Queries referencing extractions or chunks in the FROM or JOIN clause go to persistent SQLite directly. All other queries hit the files table.

# see what's in each table
mm sql --list-tables

files table

The files table combines a live directory scan with the persistent metadata index. Rows from the SQLite store are loaded into an in-memory SQLite table and the user's query runs over them.

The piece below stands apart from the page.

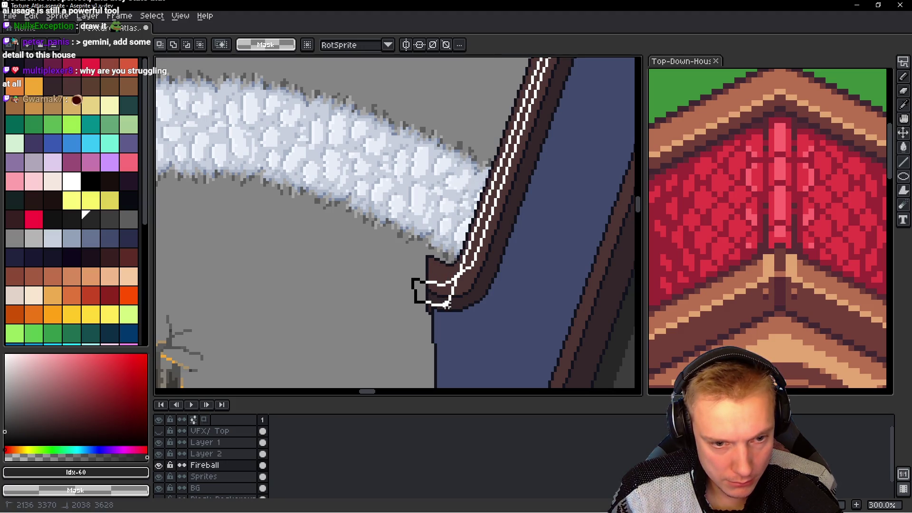
{"action": "left_click_drag", "start_coordinate": [470, 295], "coordinate": [498, 258]}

If files exist on disk but have not been indexed yet, mm sql shows a diff of unindexed files to stderr and prints a hint to re-run with --pre-index.

Columns

Column Type Description
uri TEXT Absolute file path (primary key)
name TEXT Filename with extension
stem TEXT Filename without extension
ext TEXT Extension including dot (.png, .pdf)
size INTEGER File size in bytes
modified REAL Last modification timestamp (Unix epoch)
created REAL Creation timestamp (Unix epoch)
mime TEXT MIME type inferred from extension
kind TEXT Semantic kind: image, video, audio, document, code, data, config, text, other
is_binary INTEGER 1 if file is binary content
depth INTEGER Directory depth from scan root (0 = top-level)
parent TEXT Parent directory name
width INTEGER Pixel width (images / video). Null for non-media.
height INTEGER Pixel height. Null for non-media.
content_hash TEXT xxh3 content hash (hex). Null until indexed.
text_preview TEXT Locally-extracted text content. Null until indexed.
line_count INTEGER Line count for text/code files. Null for binary.
word_count INTEGER Word count for text/code files.
language TEXT Detected programming/natural language.
dimensions TEXT WxH string (e.g. 1920x1080).
pages INTEGER Page count for documents.
duration_s REAL Duration in seconds (audio/video).
fps REAL Frames per second (video).
magic_mime TEXT Content-inspected MIME type when it differs from mime.
exif_camera TEXT Camera make and model.
exif_date TEXT Date/time original from EXIF.
exif_gps TEXT GPS coordinates.
exif_orientation TEXT EXIF orientation tag.
video_codec TEXT Video codec (e.g. h264, av1).
audio_codec TEXT Audio codec (e.g. aac, opus).
has_audio INTEGER 1 if video has an audio track.
phash TEXT Perceptual hash (16-digit hex) for images.
indexed_at INTEGER Unix timestamp when the file was last indexed.
content_indexed_at INTEGER Unix timestamp when content extraction ran.

extractions table

Stores the output of mm cat runs — one row per unique (file, profile, model, mode) combination.

Column Type Description
id TEXT Extraction ID (primary key)
file_uri TEXT Absolute path of the source file
content_hash TEXT xxh3 hash of the file at extraction time
profile TEXT Profile name used for the LLM call
model TEXT Model used for extraction
mode TEXT fast or accurate
detail INTEGER Detail flag (reserved)
extra TEXT Override fingerprint (pipeline/flag hash)
summary TEXT The extraction output text
metadata TEXT JSON metadata (e.g. verbose timing suffix)
created_at INTEGER Unix timestamp of when the extraction was stored

chunks table

Stores chunked content for vector search — one row per chunk. modemetadata, fast, accurate.

Column Type Description
id INTEGER Auto-incrementing primary key
extraction_id TEXT Foreign key → extractions.id (nullable for metadata-tier chunks)
file_uri TEXT Absolute path of the source file
content_hash TEXT xxh3 hash of the file
profile TEXT Profile name
model TEXT Model name
mode TEXT metadata, fast, or accurate
chunk_idx INTEGER Chunk sequence index within the file
chunk_text TEXT Chunk content
created_at INTEGER Unix timestamp

Examples

Discovery and inventory

# count files by kind
mm sql "SELECT kind, COUNT(*) as n FROM files GROUP BY kind ORDER BY n DESC"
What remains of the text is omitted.